I am trying to use this example of Crate with Common Crawl: https://github.com/crate/crate-commoncrawl
I have setup the Crate and even created the table schema using the instructions from the example.
I am accessing CRATE using the URL: http://localhost:4200/_plugin/crate-admin
as I am working on my own system.
The only issue that I facing is the with the COPY
. Let me show you that line:
COPY commoncrawl FROM 'ccrawl://cr8.is/1WSiodP';
It is triggering unknown exceptions. Here is the error and the trace of the error:
COPY ERROR (0.000 sec)
Error!
SQLActionException[MalformedURLException: unknown protocol: ccrawl]
Error Trace:
SQLActionException: INTERNAL_SERVER_ERROR 5000 MalformedURLException: unknown protocol: ccrawl
at java.net.URL.<init>(URL.java:600)
at java.net.URL.<init>(URL.java:490)
at java.net.URL.<init>(URL.java:439)
at java.net.URI.toURL(URI.java:1089)
at io.crate.operation.collect.files.URLFileInput.getStream(URLFileInput.java:52)
at io.crate.operation.collect.files.FileReadingCollector.readLines(FileReadingCollector.java:228)
at io.crate.operation.collect.files.FileReadingCollector.doCollect(FileReadingCollector.java:205)
at io.crate.operation.collect.MapSideDataCollectOperation$1$1.run(MapSideDataCollectOperation.java:135)
at java.util.concurrent.ThreadPoolExecutor.runWorker(ThreadPoolExecutor.java:1142)
at java.util.concurrent.ThreadPoolExecutor$Worker.run(ThreadPoolExecutor.java:617)

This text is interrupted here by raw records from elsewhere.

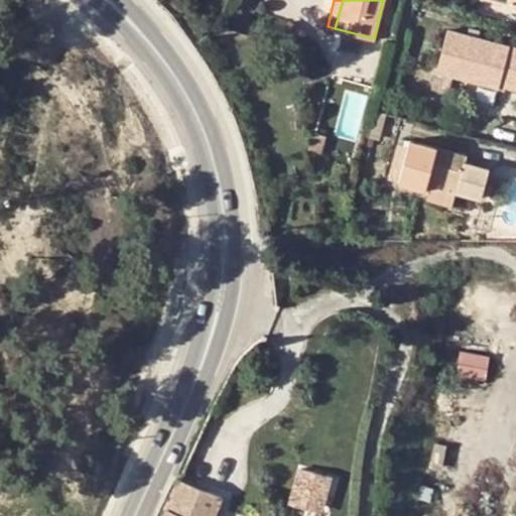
[(515,46),(447,29),(437,71),(434,83),(449,87),(453,75),(477,81),(500,87),(501,85),(515,88),(515,46)]
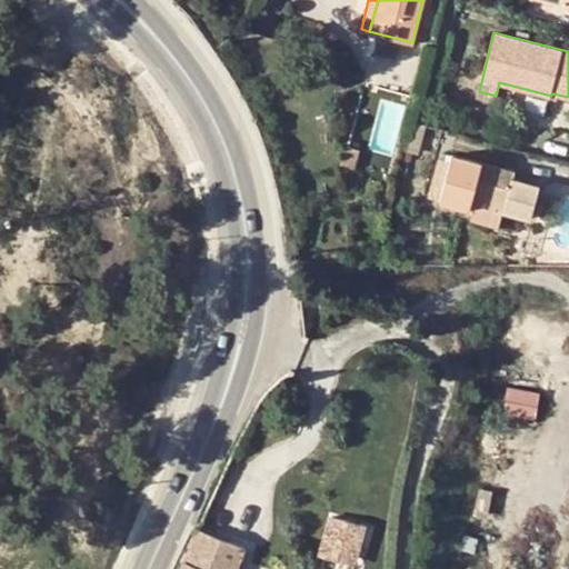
[(520,111),(545,117),(551,96),(526,89),(520,111)]
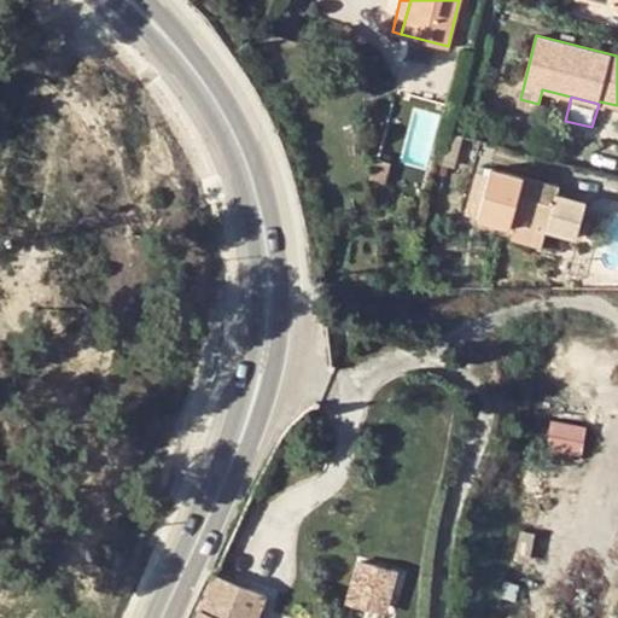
[(493,168),(487,190),(479,217),(514,227),(517,216),(548,223),(547,228),(577,237),(587,202),(557,193),(559,186),(493,168)]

at java.lang.Thread.run(Thread.java:745)
I am using UBUNTU 16.04 operating system. Here is the image of teh error: Kindly, help me. I am not able to understand the problem. do share your thoughts.
Looks like the crate-commoncrawl plugin was not installed correctly. See https://github.com/crate/crate-commoncrawl#build--install.